At the moment personal taxes are high because not everyone pays their fair share of tax, that includes businesses and personal, if everyone did the right thing and paid what was owed, we'd all be taxed less.

A common misconception spread by propaganda in the press. Tax evasion rates in western societies are very low. Almost everyone already pays what they owe. The UK is not Greece - there's no blood to squeeze from that stone. The entire tax avoidance argument is that some people should owe more than the rules say they do.

Personal taxes in Anglo countries are high for a bunch of reasons, including but not limited to: extremely expensive and pointless foreign wars, increasing life expectancies that cause spiralling healthcare and pension costs as governements are loathe to adjust the retirement age, hangover from the banking bailouts, the general decline in labour force participation over time meaning more people on benefits, unaffordable tax cuts (USA), the massive interest payments on debt incurred by previous governments (UK), etc etc.

They are not high because immoral people are somehow dodging the tax man.
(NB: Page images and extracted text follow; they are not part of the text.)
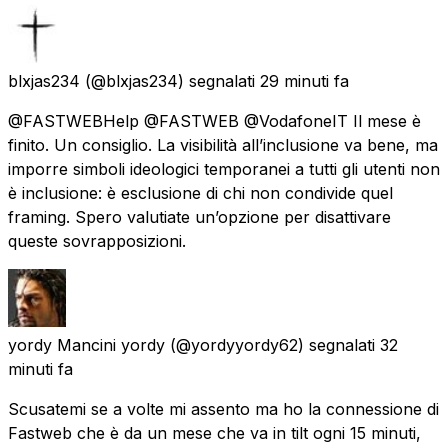
blxjas234
(@blxjas234) segnalati
29 minuti fa
@FASTWEBHelp @FASTWEB @VodafoneIT Il mese è
finito. Un consiglio. La visibilità all’inclusione va bene, ma
imporre simboli ideologici temporanei a tutti gli utenti non
è inclusione: è esclusione di chi non condivide quel
framing. Spero valutiate un’opzione per disattivare
queste sovrapposizioni.
yordy Mancini yordy
(@yordyyordy62) segnalati
32
minuti fa
Scusatemi se a volte mi assento ma ho la connessione di
Fastweb che è da un mese che va in tilt ogni 15 minuti,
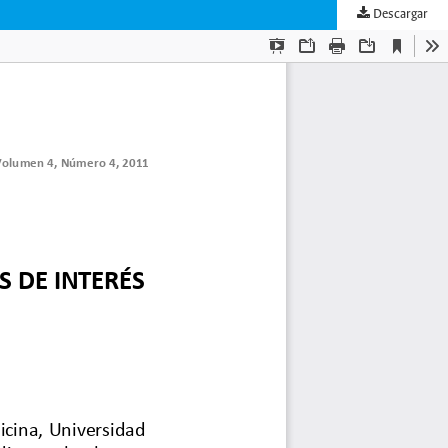
Descargar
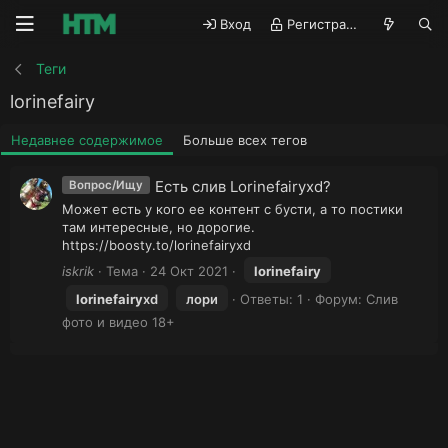
Вход
Регистрация
Теги
lorinefairy
Недавнее содержимое
Больше всех тегов
Есть слив Lorinefairyxd?
Вопрос/Ищу
Может есть у кого ее контент с бусти, а то постики
там интересные, но дорогие.
https://boosty.to/lorinefairyxd
iskrik
Тема
24 Окт 2021
lorinefairy
lorinefairy
xd
лори
Ответы: 1
Форум:
Слив
фото и видео 18+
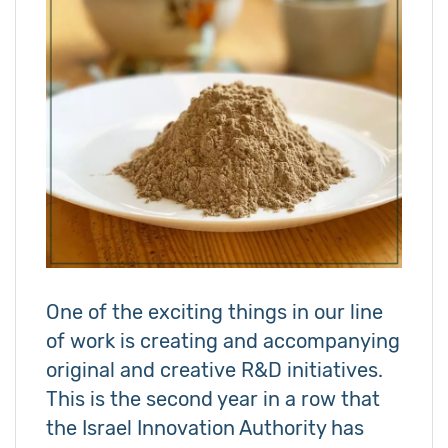
One of the exciting things in our line
of work is creating and accompanying
original and creative R&D initiatives.
This is the second year in a row that
the Israel Innovation Authority has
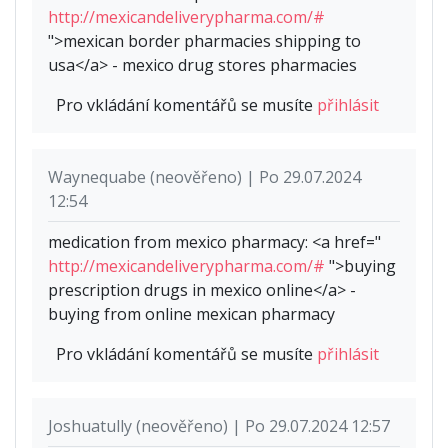
http://mexicandeliverypharma.com/#
">mexican border pharmacies shipping to
usa</a> - mexico drug stores pharmacies
Pro vkládání komentářů se musíte
přihlásit
Waynequabe (neověřeno) | Po 29.07.2024
12:54
medication from mexico pharmacy: <a href="
http://mexicandeliverypharma.com/#
">buying
prescription drugs in mexico online</a> -
buying from online mexican pharmacy
Pro vkládání komentářů se musíte
přihlásit
Joshuatully (neověřeno) | Po 29.07.2024 12:57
Comment Re:just what we all love (Score 1) 243

Free trade is only desirable to the stronger economy/ies in the bloc

Maybe you didn't notice all the little countries with tiny economies that bent over backwards to join the EU in recent years. Obviously a whole lot of countries came to the same conclusion independently - they wanted in, because they wanted access to the single market. If you're a specialist company in Bulgaria making a particular type of ball bearing and joining the EU means you can suddenly easily sell to a market of several hundred million people, that's a win. Yes, your lone local Bulgarian customer might decide to jump ship to a Spanish supplier once it gets easier to do so, but that's offset by the sudden ease of replacing them.

I don't think you can argue with this reality - if the EU only benefited large economies, then all the smaller Balkan and eastern European countries would have simply formed their own trading blocs. But they didn't. Your position assumes they are all stupid.